Key management by application
This topic describes how to manage column encryption keys by application. It explains how to provide master keys and how to write and read encrypted data using these master keys.
Providing master keys
To provide master keys:
-
Set the class implementing EncryptionPropertiesFactory:
parameter name: "parquet.crypto.factory.class" parameter value: "com.ibm.parquet.key.management.IBMKeyToolsFactory"
-
Pass the explicit master keys, in the following format:
parameter name: "parquet.encryption.key.list" parameter value: "<master key ID>:<master key (base64)> , <master key ID>:<master key (base64)>.."
For example:
sc.hadoopConfiguration.set("parquet.crypto.factory.class","com.ibm.parquet.key.management.IBMKeyToolsFactory") sc.hadoopConfiguration.set("parquet.encryption.key.list" , "k1:iKwfmI5rDf7HwVBcqeNE6w== , k2:LjxH/aXxMduX6IQcwQgOlw== , k3:rnZHCxhUHr79Y6zvQnxSEQ==")
The length of master keys before base64 encoding can be 16, 24 or 32 bytes (128, 192 or 256 bits).
Writing encrypted data
To write encrypted data:
-
Specify which columns to encrypted, and which master keys to use:
parameter name: "parquet.encryption.column.keys" parameter value: "<master key ID>:<column>,<column>;<master key ID>:<column>,..."
-
Specify the footer key:
parameter name: "parquet.encryption.footer.key" parameter value: "<master key ID>"
For example:
dataFrame.write .option("parquet.encryption.footer.key" , "k1") .option("parquet.encryption.column.keys" , "k2:SSN,Address;k3:CreditCard") .parquet("<path to encrypted files>")

Short exercise 1:
Answer these questions about the key management page:
(a) Which parameter name is used to pass the explicit master keys?
(b) How long can a master key be before base64 encoding?
(c) Which parameter name specifies the footer key?

Listed records:
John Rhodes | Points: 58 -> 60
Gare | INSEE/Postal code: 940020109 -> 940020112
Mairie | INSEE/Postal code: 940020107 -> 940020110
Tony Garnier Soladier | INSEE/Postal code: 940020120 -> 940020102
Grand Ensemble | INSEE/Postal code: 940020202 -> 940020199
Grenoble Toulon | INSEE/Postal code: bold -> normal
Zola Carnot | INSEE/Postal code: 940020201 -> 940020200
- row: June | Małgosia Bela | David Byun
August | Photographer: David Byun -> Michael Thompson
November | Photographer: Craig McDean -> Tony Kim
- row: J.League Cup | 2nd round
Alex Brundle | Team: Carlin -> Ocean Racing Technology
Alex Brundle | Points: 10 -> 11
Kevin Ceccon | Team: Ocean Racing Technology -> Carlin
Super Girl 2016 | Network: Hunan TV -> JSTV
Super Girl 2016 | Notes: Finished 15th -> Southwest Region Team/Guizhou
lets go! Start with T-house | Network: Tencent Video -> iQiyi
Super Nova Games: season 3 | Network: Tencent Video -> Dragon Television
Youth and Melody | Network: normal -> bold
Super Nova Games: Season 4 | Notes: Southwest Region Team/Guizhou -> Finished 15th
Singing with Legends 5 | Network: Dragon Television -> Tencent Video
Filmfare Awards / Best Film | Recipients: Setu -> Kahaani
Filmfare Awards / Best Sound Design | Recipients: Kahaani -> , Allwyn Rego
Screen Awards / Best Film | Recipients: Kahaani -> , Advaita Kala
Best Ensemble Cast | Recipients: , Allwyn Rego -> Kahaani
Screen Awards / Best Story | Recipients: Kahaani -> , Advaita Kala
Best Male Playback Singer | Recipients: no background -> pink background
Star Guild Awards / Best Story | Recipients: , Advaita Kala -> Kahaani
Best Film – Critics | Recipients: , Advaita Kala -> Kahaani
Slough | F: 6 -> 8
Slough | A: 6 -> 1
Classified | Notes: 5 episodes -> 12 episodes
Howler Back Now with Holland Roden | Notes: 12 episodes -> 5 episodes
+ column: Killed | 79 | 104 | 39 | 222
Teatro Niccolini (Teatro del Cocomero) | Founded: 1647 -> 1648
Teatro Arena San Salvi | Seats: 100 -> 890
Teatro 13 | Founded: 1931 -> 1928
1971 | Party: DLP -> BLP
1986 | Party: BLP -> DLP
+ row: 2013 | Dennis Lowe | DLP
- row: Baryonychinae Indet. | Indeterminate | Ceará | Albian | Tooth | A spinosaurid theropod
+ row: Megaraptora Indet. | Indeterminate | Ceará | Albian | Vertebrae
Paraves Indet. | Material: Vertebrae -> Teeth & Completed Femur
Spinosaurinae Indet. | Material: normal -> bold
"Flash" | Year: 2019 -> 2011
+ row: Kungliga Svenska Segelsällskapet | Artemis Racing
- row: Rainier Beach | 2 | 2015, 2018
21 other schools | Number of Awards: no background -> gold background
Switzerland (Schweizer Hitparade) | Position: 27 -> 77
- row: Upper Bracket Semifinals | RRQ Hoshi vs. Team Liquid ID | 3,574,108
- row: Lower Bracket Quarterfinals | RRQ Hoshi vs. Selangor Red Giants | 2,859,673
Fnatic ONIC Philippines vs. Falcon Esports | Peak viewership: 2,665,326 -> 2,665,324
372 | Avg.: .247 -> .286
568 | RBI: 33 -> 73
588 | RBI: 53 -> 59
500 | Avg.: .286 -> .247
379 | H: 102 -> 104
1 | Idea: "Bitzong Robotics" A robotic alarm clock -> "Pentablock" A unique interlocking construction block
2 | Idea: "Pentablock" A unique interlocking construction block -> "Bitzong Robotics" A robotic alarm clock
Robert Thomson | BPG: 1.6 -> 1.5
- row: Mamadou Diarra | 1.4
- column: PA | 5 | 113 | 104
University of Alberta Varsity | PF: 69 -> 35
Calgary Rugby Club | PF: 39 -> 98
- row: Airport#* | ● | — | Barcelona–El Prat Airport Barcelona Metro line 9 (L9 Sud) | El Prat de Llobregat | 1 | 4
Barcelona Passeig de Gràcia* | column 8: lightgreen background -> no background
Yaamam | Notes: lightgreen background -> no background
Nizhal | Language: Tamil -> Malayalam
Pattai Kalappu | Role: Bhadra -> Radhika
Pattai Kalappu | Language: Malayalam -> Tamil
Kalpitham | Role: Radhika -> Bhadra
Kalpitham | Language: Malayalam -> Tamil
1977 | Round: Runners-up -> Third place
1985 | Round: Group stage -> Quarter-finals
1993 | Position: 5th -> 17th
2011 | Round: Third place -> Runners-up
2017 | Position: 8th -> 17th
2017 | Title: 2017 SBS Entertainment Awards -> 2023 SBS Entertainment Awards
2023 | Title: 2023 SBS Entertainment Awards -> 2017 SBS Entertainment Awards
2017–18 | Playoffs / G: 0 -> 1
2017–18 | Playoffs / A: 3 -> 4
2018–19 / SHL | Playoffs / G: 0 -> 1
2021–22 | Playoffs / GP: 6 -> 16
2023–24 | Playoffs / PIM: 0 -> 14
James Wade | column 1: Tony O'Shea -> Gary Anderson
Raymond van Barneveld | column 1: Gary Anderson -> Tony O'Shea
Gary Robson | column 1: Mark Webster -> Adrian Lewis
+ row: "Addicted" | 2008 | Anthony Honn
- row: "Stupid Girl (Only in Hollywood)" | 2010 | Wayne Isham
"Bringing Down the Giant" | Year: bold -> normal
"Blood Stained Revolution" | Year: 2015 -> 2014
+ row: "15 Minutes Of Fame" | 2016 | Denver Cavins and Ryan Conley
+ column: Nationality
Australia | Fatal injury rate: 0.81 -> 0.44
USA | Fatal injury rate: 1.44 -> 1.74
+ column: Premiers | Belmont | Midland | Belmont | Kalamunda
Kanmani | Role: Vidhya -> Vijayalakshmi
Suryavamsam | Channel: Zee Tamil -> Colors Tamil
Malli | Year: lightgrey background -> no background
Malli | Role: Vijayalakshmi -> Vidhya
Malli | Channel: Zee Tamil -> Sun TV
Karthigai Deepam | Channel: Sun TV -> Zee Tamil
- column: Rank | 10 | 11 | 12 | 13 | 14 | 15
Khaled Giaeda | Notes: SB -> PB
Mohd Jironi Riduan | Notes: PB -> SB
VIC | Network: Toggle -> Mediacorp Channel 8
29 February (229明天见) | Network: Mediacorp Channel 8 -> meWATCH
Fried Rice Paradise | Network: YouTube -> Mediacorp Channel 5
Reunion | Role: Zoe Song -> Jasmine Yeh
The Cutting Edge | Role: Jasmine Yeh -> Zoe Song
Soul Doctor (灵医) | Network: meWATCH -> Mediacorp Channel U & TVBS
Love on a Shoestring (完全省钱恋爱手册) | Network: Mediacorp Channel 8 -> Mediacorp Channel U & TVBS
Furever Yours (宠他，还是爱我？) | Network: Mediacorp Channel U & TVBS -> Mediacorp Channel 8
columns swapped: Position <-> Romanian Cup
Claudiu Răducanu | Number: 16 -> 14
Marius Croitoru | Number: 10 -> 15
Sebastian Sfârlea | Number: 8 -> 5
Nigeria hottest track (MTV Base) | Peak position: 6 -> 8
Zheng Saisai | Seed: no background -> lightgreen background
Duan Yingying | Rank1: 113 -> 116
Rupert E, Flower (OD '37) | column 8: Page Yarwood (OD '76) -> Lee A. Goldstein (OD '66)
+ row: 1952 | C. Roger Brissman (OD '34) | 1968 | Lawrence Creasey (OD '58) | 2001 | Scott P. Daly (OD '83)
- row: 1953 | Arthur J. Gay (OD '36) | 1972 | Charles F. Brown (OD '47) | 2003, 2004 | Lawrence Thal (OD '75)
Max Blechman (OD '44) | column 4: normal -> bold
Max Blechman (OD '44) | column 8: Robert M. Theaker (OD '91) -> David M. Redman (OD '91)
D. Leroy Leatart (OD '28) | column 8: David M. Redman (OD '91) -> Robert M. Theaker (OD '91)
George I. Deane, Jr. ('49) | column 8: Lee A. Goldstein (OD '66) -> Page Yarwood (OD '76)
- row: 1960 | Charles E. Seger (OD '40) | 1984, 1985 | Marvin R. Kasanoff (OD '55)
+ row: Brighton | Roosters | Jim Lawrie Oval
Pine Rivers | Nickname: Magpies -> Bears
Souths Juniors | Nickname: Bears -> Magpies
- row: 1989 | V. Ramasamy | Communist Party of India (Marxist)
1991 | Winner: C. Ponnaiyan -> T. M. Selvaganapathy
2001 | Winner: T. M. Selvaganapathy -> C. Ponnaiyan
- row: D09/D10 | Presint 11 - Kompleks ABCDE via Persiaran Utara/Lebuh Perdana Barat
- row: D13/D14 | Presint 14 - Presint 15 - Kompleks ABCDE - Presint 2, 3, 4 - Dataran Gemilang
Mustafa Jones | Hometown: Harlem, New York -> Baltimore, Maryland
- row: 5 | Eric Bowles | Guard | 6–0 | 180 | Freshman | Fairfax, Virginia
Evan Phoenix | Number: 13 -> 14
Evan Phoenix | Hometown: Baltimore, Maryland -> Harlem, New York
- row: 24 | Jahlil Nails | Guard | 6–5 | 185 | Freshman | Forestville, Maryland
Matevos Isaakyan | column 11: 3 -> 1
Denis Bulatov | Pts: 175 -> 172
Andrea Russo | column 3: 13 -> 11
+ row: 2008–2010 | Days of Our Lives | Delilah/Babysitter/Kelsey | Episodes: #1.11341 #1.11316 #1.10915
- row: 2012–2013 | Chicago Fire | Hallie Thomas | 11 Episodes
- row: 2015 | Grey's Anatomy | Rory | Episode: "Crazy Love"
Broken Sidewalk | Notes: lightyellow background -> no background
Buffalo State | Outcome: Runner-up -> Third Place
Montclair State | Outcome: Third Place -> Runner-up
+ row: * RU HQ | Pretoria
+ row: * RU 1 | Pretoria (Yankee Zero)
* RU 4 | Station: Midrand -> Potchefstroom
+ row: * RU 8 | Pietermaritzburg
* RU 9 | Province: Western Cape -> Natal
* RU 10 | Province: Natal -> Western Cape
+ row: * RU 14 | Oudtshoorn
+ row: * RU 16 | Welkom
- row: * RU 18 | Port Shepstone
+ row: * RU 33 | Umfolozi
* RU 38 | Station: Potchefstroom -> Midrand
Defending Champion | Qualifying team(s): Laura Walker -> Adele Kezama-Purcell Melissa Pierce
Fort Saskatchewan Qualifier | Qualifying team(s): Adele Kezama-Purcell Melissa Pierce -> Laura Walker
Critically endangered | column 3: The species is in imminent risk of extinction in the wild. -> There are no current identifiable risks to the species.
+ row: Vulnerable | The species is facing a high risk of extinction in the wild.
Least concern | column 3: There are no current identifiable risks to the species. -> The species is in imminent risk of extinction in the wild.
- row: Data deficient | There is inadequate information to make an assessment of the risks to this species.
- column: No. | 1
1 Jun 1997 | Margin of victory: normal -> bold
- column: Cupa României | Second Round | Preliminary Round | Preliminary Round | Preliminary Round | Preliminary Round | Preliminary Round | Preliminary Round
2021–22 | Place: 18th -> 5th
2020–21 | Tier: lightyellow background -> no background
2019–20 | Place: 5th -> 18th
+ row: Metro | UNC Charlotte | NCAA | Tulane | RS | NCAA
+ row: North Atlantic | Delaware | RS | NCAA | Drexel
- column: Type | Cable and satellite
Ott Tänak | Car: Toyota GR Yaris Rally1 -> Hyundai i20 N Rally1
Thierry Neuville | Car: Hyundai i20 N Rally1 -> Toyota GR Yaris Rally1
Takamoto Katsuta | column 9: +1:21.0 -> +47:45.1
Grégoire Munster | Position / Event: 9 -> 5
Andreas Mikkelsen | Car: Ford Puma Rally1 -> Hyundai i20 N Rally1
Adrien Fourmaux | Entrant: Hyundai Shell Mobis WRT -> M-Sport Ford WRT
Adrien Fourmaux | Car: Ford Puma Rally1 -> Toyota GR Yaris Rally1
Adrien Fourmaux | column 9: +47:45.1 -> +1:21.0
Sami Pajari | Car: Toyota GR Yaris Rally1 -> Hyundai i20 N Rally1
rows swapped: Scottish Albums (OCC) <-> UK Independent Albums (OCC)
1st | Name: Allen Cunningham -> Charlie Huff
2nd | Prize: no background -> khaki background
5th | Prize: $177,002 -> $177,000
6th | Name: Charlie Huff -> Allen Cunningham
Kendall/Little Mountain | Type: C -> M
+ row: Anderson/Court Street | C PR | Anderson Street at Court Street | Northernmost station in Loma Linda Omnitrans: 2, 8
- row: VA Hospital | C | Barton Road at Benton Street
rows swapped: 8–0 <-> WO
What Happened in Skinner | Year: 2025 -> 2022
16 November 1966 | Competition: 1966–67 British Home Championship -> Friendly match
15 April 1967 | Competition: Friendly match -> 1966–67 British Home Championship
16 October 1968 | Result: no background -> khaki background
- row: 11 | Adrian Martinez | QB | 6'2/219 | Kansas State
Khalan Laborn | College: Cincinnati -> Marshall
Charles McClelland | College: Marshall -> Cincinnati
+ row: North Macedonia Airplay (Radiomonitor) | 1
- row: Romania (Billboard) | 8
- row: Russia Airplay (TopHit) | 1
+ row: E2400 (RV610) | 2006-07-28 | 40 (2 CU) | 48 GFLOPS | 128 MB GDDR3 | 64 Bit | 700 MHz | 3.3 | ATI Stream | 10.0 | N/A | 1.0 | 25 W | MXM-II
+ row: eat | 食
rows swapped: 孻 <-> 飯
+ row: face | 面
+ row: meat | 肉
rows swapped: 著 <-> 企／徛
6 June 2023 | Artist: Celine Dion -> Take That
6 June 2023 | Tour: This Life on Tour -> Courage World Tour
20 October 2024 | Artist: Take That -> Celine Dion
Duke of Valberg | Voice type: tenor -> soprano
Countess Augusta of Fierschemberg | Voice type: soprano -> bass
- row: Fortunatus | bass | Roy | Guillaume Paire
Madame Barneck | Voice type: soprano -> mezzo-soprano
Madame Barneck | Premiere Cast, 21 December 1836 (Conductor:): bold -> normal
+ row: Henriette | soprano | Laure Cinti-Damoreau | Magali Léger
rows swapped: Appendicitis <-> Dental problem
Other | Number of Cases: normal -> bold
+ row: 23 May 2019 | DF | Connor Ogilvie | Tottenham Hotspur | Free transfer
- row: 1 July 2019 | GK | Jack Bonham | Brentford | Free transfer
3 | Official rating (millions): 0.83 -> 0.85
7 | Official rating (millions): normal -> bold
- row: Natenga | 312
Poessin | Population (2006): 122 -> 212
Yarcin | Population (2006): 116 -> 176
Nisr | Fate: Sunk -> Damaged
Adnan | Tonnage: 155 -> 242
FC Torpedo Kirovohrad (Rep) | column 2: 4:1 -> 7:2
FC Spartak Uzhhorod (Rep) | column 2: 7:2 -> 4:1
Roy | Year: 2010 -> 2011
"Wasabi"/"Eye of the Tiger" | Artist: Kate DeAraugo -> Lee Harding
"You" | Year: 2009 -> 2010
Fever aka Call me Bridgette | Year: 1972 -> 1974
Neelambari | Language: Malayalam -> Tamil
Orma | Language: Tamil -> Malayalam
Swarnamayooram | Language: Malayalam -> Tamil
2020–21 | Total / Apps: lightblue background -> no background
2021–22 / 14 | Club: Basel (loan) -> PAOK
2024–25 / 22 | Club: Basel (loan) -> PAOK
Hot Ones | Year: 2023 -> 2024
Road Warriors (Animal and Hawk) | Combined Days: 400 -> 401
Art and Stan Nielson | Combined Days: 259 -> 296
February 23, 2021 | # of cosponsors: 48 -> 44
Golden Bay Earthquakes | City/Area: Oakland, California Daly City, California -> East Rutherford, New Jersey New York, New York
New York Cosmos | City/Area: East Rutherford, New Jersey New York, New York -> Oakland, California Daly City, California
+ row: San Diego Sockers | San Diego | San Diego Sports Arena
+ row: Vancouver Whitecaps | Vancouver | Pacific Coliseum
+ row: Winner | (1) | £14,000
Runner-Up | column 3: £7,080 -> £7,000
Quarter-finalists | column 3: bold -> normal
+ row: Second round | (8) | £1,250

Short exercise 2: Write out every line of the records, from the very first one down through the line containing "Grand Ensemble |", including both.

Final answer 1:
(a) "parquet.encryption.key.list"
(b) 16, 24 or 32 bytes (128, 192 or 256 bits).
(c) "parquet.encryption.footer.key"

Final answer 2:
John Rhodes | Points: 58 -> 60
Gare | INSEE/Postal code: 940020109 -> 940020112
Mairie | INSEE/Postal code: 940020107 -> 940020110
Tony Garnier Soladier | INSEE/Postal code: 940020120 -> 940020102
Grand Ensemble | INSEE/Postal code: 940020202 -> 940020199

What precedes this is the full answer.